» **Data extract**:
>>>>
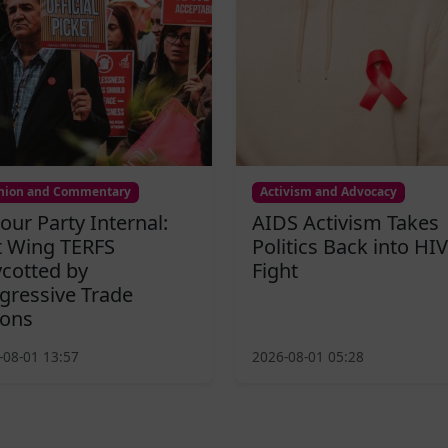
nion and Commentary
Activism and Advocacy
our Party Internal:
AIDS Activism Takes
t Wing TERFS
Politics Back into HIV
cotted by
Fight
gressive Trade
ons
-08-01 13:57
2026-08-01 05:28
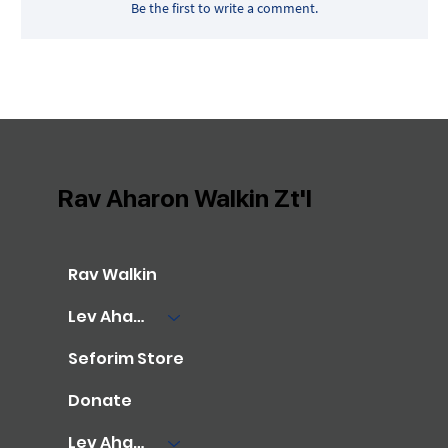
Be the first to write a comment.
Rav Aharon Walkin Zt'l
Rav Walkin
Lev Aharon Library
Seforim Store
Donate
Lev Aharon Foundation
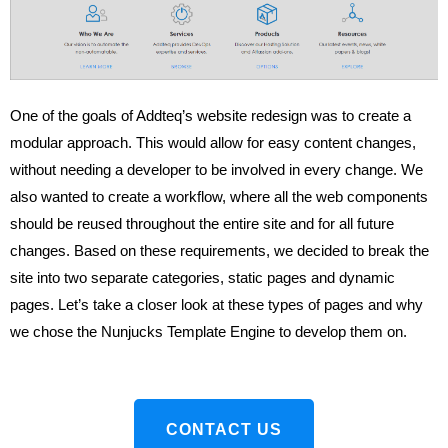
One of the goals of Addteq’s website redesign was to create a
modular approach. This would allow for easy content changes,
without needing a developer to be involved in every change. We
also wanted to create a workflow, where all the web components
should be reused throughout the entire site and for all future
changes. Based on these requirements, we decided to break the
site into two separate categories, static pages and dynamic
pages. Let’s take a closer look at these types of pages and why
we chose the Nunjucks Template Engine to develop them on.
CONTACT US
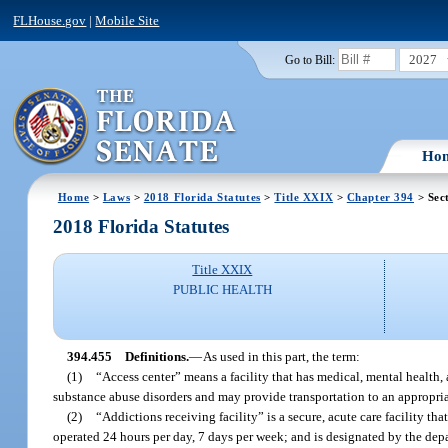
FLHouse.gov
|
Mobile Site
2027
Go to Bill:
Ho
Home
>
Laws
>
2018 Florida Statutes
>
Title XXIX
>
Chapter 394
> Sec
2018 Florida Statutes
Title XXIX
PUBLIC HEALTH
394.455
Definitions.
—
As used in this part, the term:
(1)
“Access center” means a facility that has medical, mental health
substance abuse disorders and may provide transportation to an appropriate
(2)
“Addictions receiving facility” is a secure, acute care facility th
operated 24 hours per day, 7 days per week; and is designated by the dep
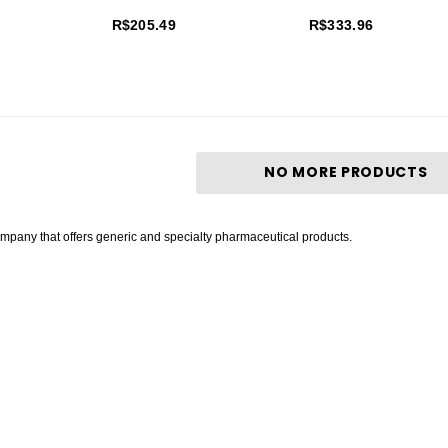
R$205.49
R$333.96
NO MORE PRODUCTS
mpany that offers generic and specialty pharmaceutical products.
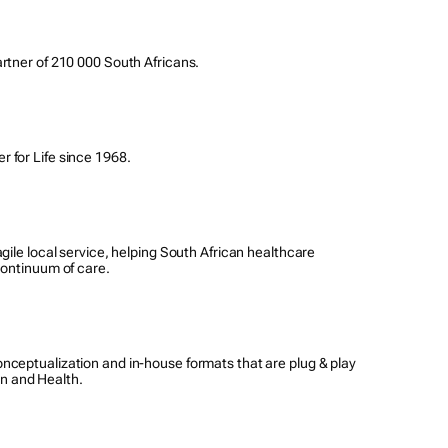
rtner of 210 000 South Africans.
 for Life since 1968.
gile local service, helping South African healthcare
continuum of care.
nceptualization and in-house formats that are plug & play
on and Health.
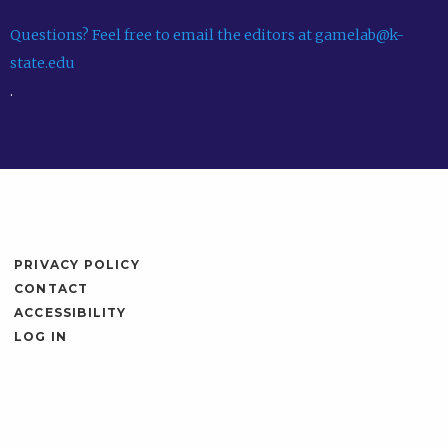
Questions? Feel free to email the editors at gamelab@k-
state.edu
.
PRIVACY POLICY
CONTACT
ACCESSIBILITY
LOG IN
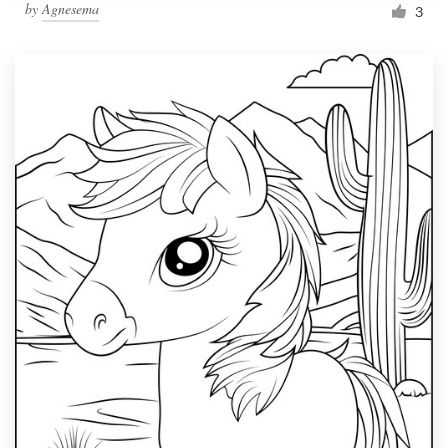
by
Agnesema
3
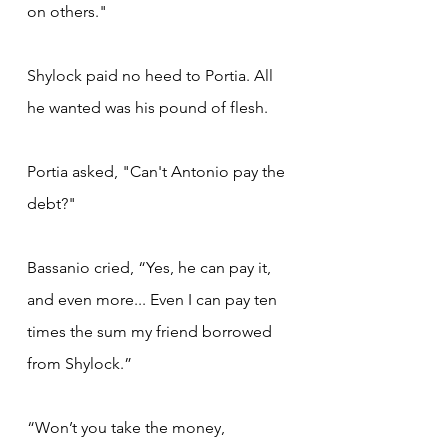
on others."
Shylock paid no heed to Portia. All 
he wanted was his pound of flesh.
Portia asked, "Can't Antonio pay the 
debt?"
Bassanio cried, “Yes, he can pay it, 
and even more... Even I can pay ten 
times the sum my friend borrowed 
from Shylock.”
“Won’t you take the money, 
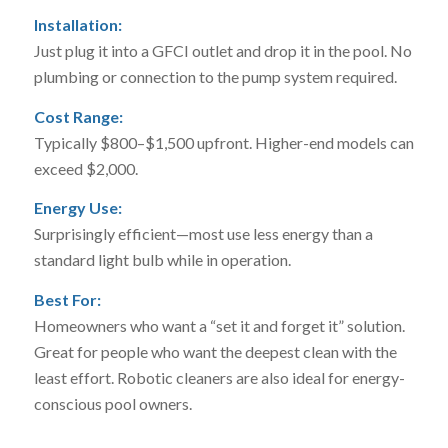
Installation:
Just plug it into a GFCI outlet and drop it in the pool. No
plumbing or connection to the pump system required.
Cost Range:
Typically $800–$1,500 upfront. Higher-end models can
exceed $2,000.
Energy Use:
Surprisingly efficient—most use less energy than a
standard light bulb while in operation.
Best For:
Homeowners who want a “set it and forget it” solution.
Great for people who want the deepest clean with the
least effort. Robotic cleaners are also ideal for energy-
conscious pool owners.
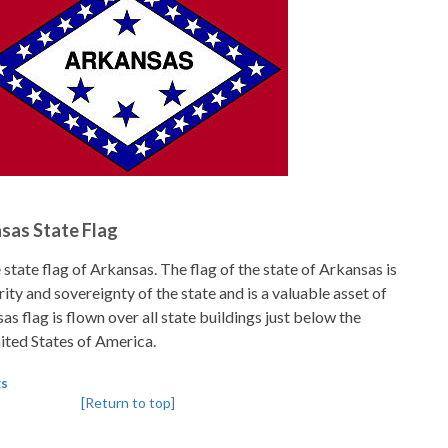
nsas State Flag
state flag of Arkansas. The flag of the state of Arkansas is
ity and sovereignty of the state and is a valuable asset of
as flag is flown over all state buildings just below the
nited States of America.
gs
[Return to top]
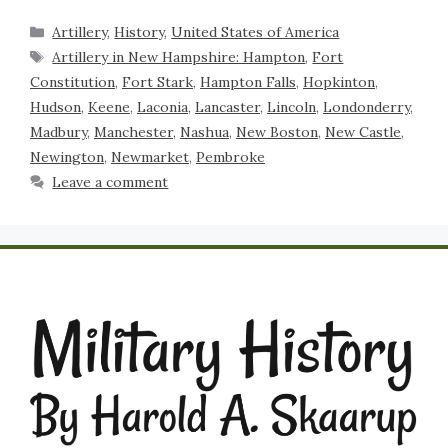
Artillery
,
History
,
United States of America
Artillery in New Hampshire: Hampton
,
Fort
Constitution
,
Fort Stark
,
Hampton Falls
,
Hopkinton
,
Hudson
,
Keene
,
Laconia
,
Lancaster
,
Lincoln
,
Londonderry
,
Madbury
,
Manchester
,
Nashua
,
New Boston
,
New Castle
,
Newington
,
Newmarket
,
Pembroke
Leave a comment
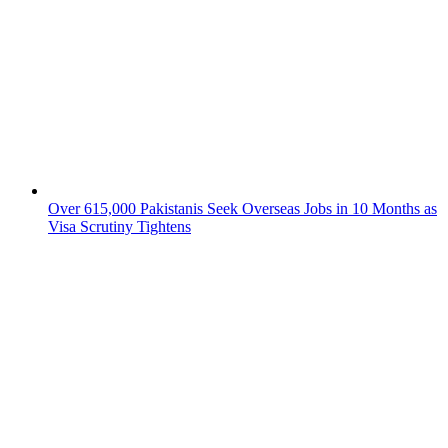
Over 615,000 Pakistanis Seek Overseas Jobs in 10 Months as
Visa Scrutiny Tightens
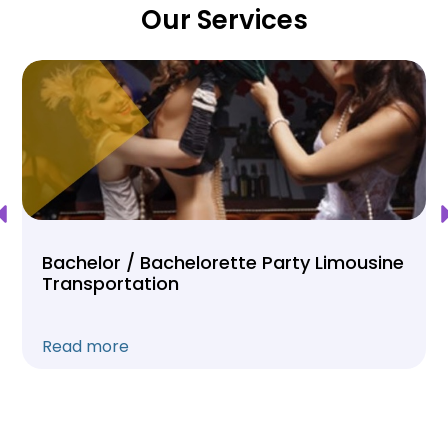
Our Services
Bachelor / Bachelorette Party Limousine
Transportation
Read more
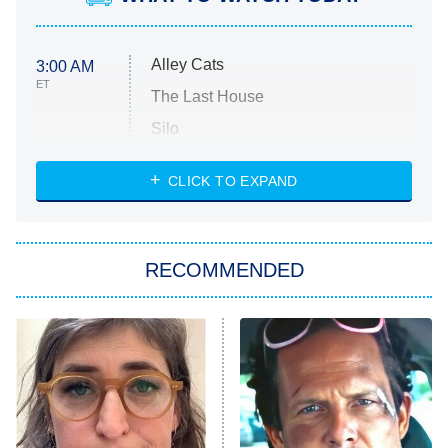
Alley Cats
3:00 AM
ET
The Last House
Silo
The Strangers: Chapter 2
CLICK TO EXPAND
Sugar
You, Me & Tuscany
RECOMMENDED
Big Brother
8:00 PM
ET
Power Book III: Raising Kanan
The Secret Lives of Suburban
Housewives
Fightland
9:00 PM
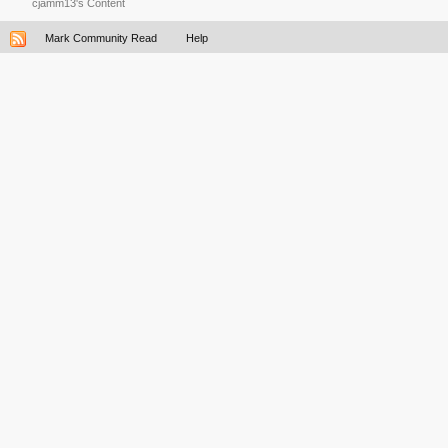
cjamm13's Content
Mark Community Read
Help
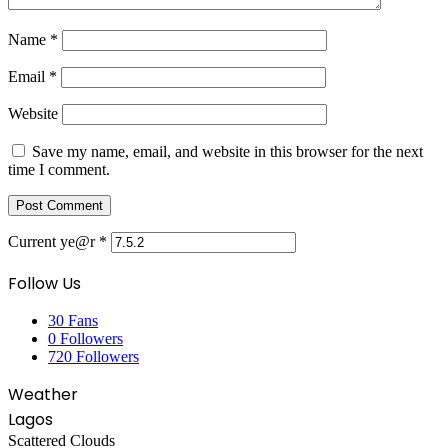
Name
*
Email
*
Website
Save my name, email, and website in this browser for the next
time I comment.
Current ye@r
*
Follow Us
30
Fans
0
Followers
720
Followers
Weather
Lagos
Scattered Clouds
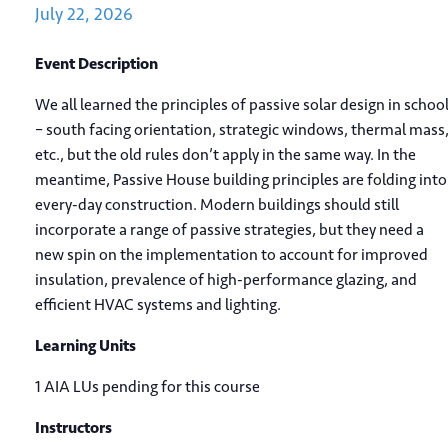
July
22,
2026
Event Description
We all learned the principles of passive solar design in schoo
– south facing orientation, strategic windows, thermal mass
etc., but the old rules don’t apply in the same way. In the
meantime, Passive House building principles are folding into
every-day construction. Modern buildings should still
incorporate a range of passive strategies, but they need a
new spin on the implementation to account for improved
insulation, prevalence of high-performance glazing, and
efficient HVAC systems and lighting.
Learning Units
1 AIA LUs pending for this course
Instructors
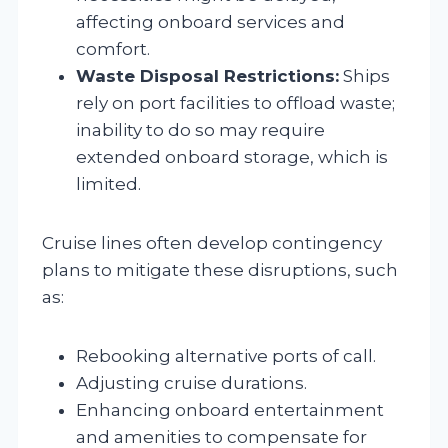
affecting onboard services and
comfort.
Waste Disposal Restrictions:
Ships
rely on port facilities to offload waste;
inability to do so may require
extended onboard storage, which is
limited.
Cruise lines often develop contingency
plans to mitigate these disruptions, such
as:
Rebooking alternative ports of call.
Adjusting cruise durations.
Enhancing onboard entertainment
and amenities to compensate for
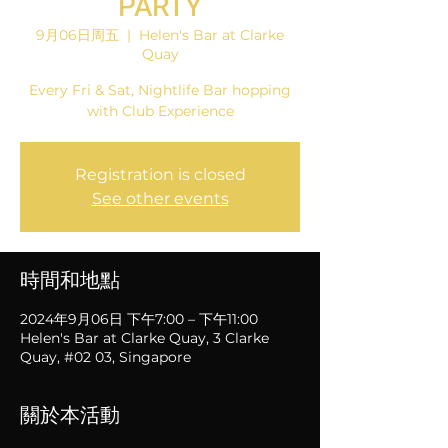
PARTY
9月06日周五
  |  
Helen's Bar at Clarke
Quay
Every Fri & Sat, Nightlife Bar hopping
with Club Experience
Registration is closed
See other events
時間和地點
2024年9月06日 下午7:00 – 下午11:00
Helen's Bar at Clarke Quay, 3 Clarke
Quay, #02 03, Singapore
關於本活動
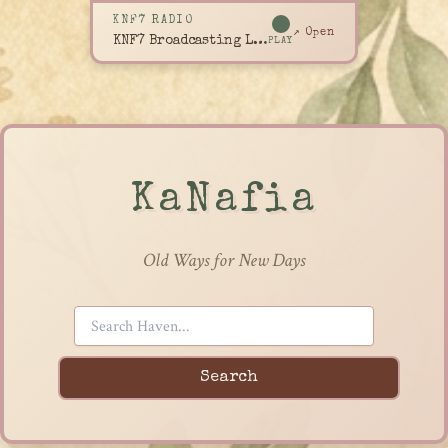
KNF7 RADIO
↗ Open
KNF7 Broadcasting Live
PLAY
KaNafia
Old Ways for New Days
Search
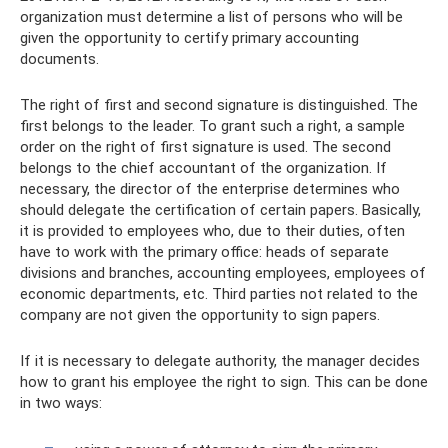
organization must determine a list of persons who will be
given the opportunity to certify primary accounting
documents.
The right of first and second signature is distinguished. The
first belongs to the leader. To grant such a right, a sample
order on the right of first signature is used. The second
belongs to the chief accountant of the organization. If
necessary, the director of the enterprise determines who
should delegate the certification of certain papers. Basically,
it is provided to employees who, due to their duties, often
have to work with the primary office: heads of separate
divisions and branches, accounting employees, employees of
economic departments, etc. Third parties not related to the
company are not given the opportunity to sign papers.
If it is necessary to delegate authority, the manager decides
how to grant his employee the right to sign. This can be done
in two ways:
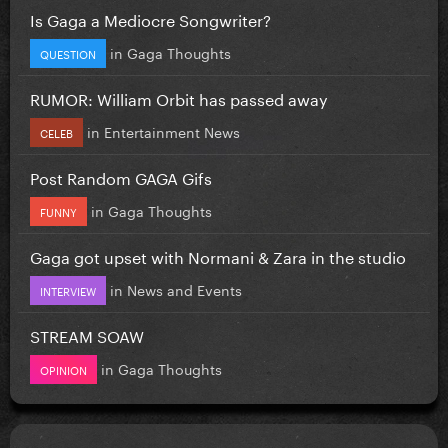
Is Gaga a Mediocre Songwriter?
in
Gaga Thoughts
QUESTION
RUMOR: William Orbit has passed away
in
Entertainment News
CELEB
Post Random GAGA Gifs
in
Gaga Thoughts
FUNNY
Gaga got upset with Normani & Zara in the studio
in
News and Events
INTERVIEW
STREAM SOAW
in
Gaga Thoughts
OPINION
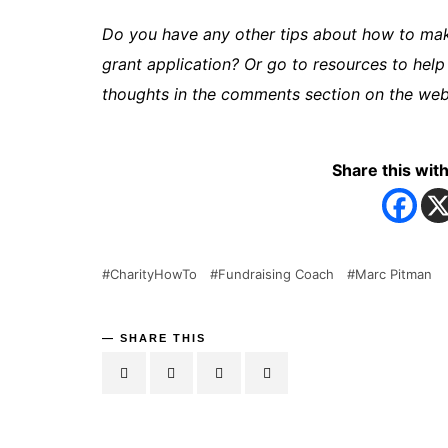
Do you have any other tips about how to make
grant application? Or go to resources to help
thoughts in the comments section on the webs
Share this with
CharityHowTo
Fundraising Coach
Marc Pitman
SHARE THIS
<<<<
» **Task brief**:
Transcribe the listing above exactly, but only from the line with "[Return to top]" through the line with "Cruise lines often develop contingency". Include both of those lines and omit the pictures.

» **Answer for this exercise**:
[Return to top]
Artillery
,
History
,
United States of America
Artillery in New Hampshire: Hampton
,
Fort
Constitution
,
Fort Stark
,
Hampton Falls
,
Hopkinton
,
Hudson
,
Keene
,
Laconia
,
Lancaster
,
Lincoln
,
Londonderry
,
Madbury
,
Manchester
,
Nashua
,
New Boston
,
New Castle
,
Newington
,
Newmarket
,
Pembroke
Leave a comment
Over 615,000 Pakistanis Seek Overseas Jobs in 10 Months as
Visa Scrutiny Tightens
Our Services
Bachelor / Bachelorette Party Limousine
Transportation
Read more
Alley Cats
3:00 AM
ET
The Last House
Silo
The Strangers: Chapter 2
CLICK TO EXPAND
Sugar
You, Me & Tuscany
RECOMMENDED
Big Brother
8:00 PM
ET
Power Book III: Raising Kanan
The Secret Lives of Suburban
Housewives
Fightland
9:00 PM
cjamm13's Content
Mark Community Read
Help
Name
*
Email
*
Website
Save my name, email, and website in this browser for the next
time I comment.
Current ye@r
*
Follow Us
30
Fans
0
Followers
720
Followers
Weather
Lagos
Scattered Clouds
July
22,
2026
Event Description
We all learned the principles of passive solar design in schoo
– south facing orientation, strategic windows, thermal mass
etc., but the old rules don’t apply in the same way. In the
meantime, Passive House building principles are folding into
every-day construction. Modern buildings should still
incorporate a range of passive strategies, but they need a
new spin on the implementation to account for improved
insulation, prevalence of high-performance glazing, and
efficient HVAC systems and lighting.
Learning Units
1 AIA LUs pending for this course
Instructors
affecting onboard services and
comfort.
Waste Disposal Restrictions:
Ships
rely on port facilities to offload waste;
inability to do so may require
extended onboard storage, which is
limited.
Cruise lines often develop contingency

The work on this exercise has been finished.